=== Dataset entries ===
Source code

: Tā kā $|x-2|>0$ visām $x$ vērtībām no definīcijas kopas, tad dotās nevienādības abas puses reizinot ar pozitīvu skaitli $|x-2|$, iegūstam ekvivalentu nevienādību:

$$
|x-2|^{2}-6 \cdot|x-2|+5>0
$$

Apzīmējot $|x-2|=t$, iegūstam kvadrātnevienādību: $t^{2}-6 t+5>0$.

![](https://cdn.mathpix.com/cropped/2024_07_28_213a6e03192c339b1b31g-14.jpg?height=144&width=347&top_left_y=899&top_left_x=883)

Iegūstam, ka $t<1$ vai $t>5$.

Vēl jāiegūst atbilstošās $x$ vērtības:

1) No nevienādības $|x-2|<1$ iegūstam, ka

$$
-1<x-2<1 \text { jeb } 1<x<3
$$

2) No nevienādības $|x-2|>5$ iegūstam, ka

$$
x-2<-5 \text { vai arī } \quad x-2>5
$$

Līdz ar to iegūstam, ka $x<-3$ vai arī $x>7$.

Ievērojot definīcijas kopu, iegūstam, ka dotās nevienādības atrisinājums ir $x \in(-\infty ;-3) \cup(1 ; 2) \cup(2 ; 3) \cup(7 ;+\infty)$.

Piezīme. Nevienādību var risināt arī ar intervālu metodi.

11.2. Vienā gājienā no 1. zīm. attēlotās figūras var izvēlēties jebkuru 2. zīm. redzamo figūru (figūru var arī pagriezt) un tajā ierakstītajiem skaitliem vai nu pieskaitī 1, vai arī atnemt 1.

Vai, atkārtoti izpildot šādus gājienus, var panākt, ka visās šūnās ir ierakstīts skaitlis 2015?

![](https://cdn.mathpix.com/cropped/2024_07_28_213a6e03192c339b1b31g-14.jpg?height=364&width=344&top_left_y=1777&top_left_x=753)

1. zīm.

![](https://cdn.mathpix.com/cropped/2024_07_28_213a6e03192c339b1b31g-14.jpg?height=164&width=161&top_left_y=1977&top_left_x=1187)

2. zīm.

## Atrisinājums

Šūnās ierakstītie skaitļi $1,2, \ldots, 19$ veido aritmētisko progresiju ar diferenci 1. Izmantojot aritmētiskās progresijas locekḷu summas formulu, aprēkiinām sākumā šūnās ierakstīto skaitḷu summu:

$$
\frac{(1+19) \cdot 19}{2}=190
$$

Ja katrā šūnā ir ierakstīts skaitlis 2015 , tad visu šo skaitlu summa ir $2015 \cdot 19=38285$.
===
* **Problem statement**
Will you reproduce the listing above line for line, keeping every character, symbol and blank line unchanged?

* **Response for this exercise**
Source code

: Tā kā $|x-2|>0$ visām $x$ vērtībām no definīcijas kopas, tad dotās nevienādības abas puses reizinot ar pozitīvu skaitli $|x-2|$, iegūstam ekvivalentu nevienādību:

$$
|x-2|^{2}-6 \cdot|x-2|+5>0
$$

Apzīmējot $|x-2|=t$, iegūstam kvadrātnevienādību: $t^{2}-6 t+5>0$.

![](https://cdn.mathpix.com/cropped/2024_07_28_213a6e03192c339b1b31g-14.jpg?height=144&width=347&top_left_y=899&top_left_x=883)

Iegūstam, ka $t<1$ vai $t>5$.

Vēl jāiegūst atbilstošās $x$ vērtības:

1) No nevienādības $|x-2|<1$ iegūstam, ka

$$
-1<x-2<1 \text { jeb } 1<x<3
$$

2) No nevienādības $|x-2|>5$ iegūstam, ka

$$
x-2<-5 \text { vai arī } \quad x-2>5
$$

Līdz ar to iegūstam, ka $x<-3$ vai arī $x>7$.

Ievērojot definīcijas kopu, iegūstam, ka dotās nevienādības atrisinājums ir $x \in(-\infty ;-3) \cup(1 ; 2) \cup(2 ; 3) \cup(7 ;+\infty)$.

Piezīme. Nevienādību var risināt arī ar intervālu metodi.

11.2. Vienā gājienā no 1. zīm. attēlotās figūras var izvēlēties jebkuru 2. zīm. redzamo figūru (figūru var arī pagriezt) un tajā ierakstītajiem skaitliem vai nu pieskaitī 1, vai arī atnemt 1.

Vai, atkārtoti izpildot šādus gājienus, var panākt, ka visās šūnās ir ierakstīts skaitlis 2015?

![](https://cdn.mathpix.com/cropped/2024_07_28_213a6e03192c339b1b31g-14.jpg?height=364&width=344&top_left_y=1777&top_left_x=753)

1. zīm.

![](https://cdn.mathpix.com/cropped/2024_07_28_213a6e03192c339b1b31g-14.jpg?height=164&width=161&top_left_y=1977&top_left_x=1187)

2. zīm.

## Atrisinājums

Šūnās ierakstītie skaitļi $1,2, \ldots, 19$ veido aritmētisko progresiju ar diferenci 1. Izmantojot aritmētiskās progresijas locekḷu summas formulu, aprēkiinām sākumā šūnās ierakstīto skaitḷu summu:

$$
\frac{(1+19) \cdot 19}{2}=190
$$

Ja katrā šūnā ir ierakstīts skaitlis 2015 , tad visu šo skaitlu summa ir $2015 \cdot 19=38285$.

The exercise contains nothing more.